The response is the run's real result, including the Success or Fail message with its variables resolved, so the caller gets an actual answer, "Processed Acme, total 42", instead of a bare acknowledgement. Services that display webhook responses show something meaningful, and services that retry on failure can react to a Fail status honestly.
Webhook keys are per-workflow secrets with a regenerate button on the settings page. Rotate one any time, the old URL stops working instantly and the new one is live immediately, which makes cleaning up after a leaked URL a ten second job.
The Run API: Triggering From Your Code
Your own applications trigger runs with one authenticated POST:
curl -X POST https://yourserver.com/api.php/run \
-H "Content-Type: application/json" \
-H "X-API-Key: YOUR_KEY" \
-d '{"workflowID": 1, "customer": "Acme"}'
{"status": "success", "message": "Processed Acme, total 42.", "steps": 8, "runID": 17, "durationMs": 240}
Every extra body field becomes a variable, and the response carries the outcome, the resolved message, the step count, the run ID for the history, and the duration. Because the answer comes back in the same call, the run API works as a synchronous building block: your app can call a flow the way it would call a function, then act on status and message.
Alongside it, POST api.php/workflows lists every workflow with its variables, node counts, and triggers. That makes the engine discoverable from outside, an admin panel or another automation system can enumerate the flows and offer them by name.
Schedules: The Cron Trigger
Set Run Every X Minutes on a workflow's settings page and the cron runner takes it from there. In Docker the runner is already going, the container runs the schedule loop automatically. Everywhere else it is one crontab line:
* * * * * php /path/to/Workflow-Chain-Engine/cli/cron.php
Scheduled runs start with empty variables, and the flow gathers what it needs itself, which shapes the pattern: the first node is typically an HTTP Request that fetches the day's data, captures it into variables, and hands the rest of the flow a full pool to work with. Daily digests, polling loops that watch an API for changes, and nightly syncs all live here.
Run Now: The Button
Run Now sits in the admin with an input box for each declared variable.

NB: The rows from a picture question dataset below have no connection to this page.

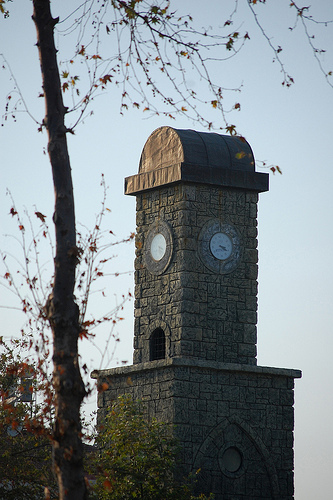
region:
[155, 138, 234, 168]
gray and brown bricks of clock tower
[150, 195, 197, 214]
gray and brown bricks of clock tower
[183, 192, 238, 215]
gray and brown bricks of clock tower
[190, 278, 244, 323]
gray and brown bricks of clock tower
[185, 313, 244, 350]
gray and brown bricks of clock tower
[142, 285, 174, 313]
gray and brown bricks of clock tower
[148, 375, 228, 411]
gray and brown bricks of clock tower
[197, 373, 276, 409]
gray and brown bricks of clock tower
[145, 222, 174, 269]
clock in clock tower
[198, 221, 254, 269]
clock in clock tower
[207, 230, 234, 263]
A white clock.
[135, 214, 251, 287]
Clocks on the tower.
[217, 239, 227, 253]
The hands of a clock.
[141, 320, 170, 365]
A door on the tower.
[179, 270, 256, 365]
the stone tower bricks.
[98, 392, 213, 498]
A tree by the toweer.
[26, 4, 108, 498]
A tree.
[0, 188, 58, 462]
red leaves on the branches.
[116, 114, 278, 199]
The dome of the tower.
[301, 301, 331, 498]
The sky is muggy.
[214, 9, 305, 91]
The sky is clear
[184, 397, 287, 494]
The building has an arch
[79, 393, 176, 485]
The leaves are green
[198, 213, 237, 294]
The clock is round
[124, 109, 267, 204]
The top of the building is round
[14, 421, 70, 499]
The tree is in the back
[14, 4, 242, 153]
The tree has some leaves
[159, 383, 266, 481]
The building is made of stone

It is the fastest test harness while you build, type realistic values, run, read the log, and it doubles as the trigger for flows a human kicks off on purpose: a refund process, a re-sync, a "send the report early today." Same engine, same history, zero setup.
Choosing a Trigger
| The moment | The trigger |
|---|---|
| Another service knows something happened | Webhook |
| Your own code decides when | Run API |
| Time decides when | Schedule |
| A person decides when | Run Now |
The four combine well on one workflow, a lead intake flow can take webhooks from the form, API calls from the mobile app, and a Run Now for manually entered leads, all landing in the same run history with the trigger recorded on each run.
Four triggers cover every moment a flow should start: per-workflow webhook URLs with rotatable secret keys, an authenticated run API that returns the real outcome synchronously, schedules through one crontab line or the Docker container's built-in runner, and a Run Now button with inputs for every variable. All four fill the same variable pool and record to the same history.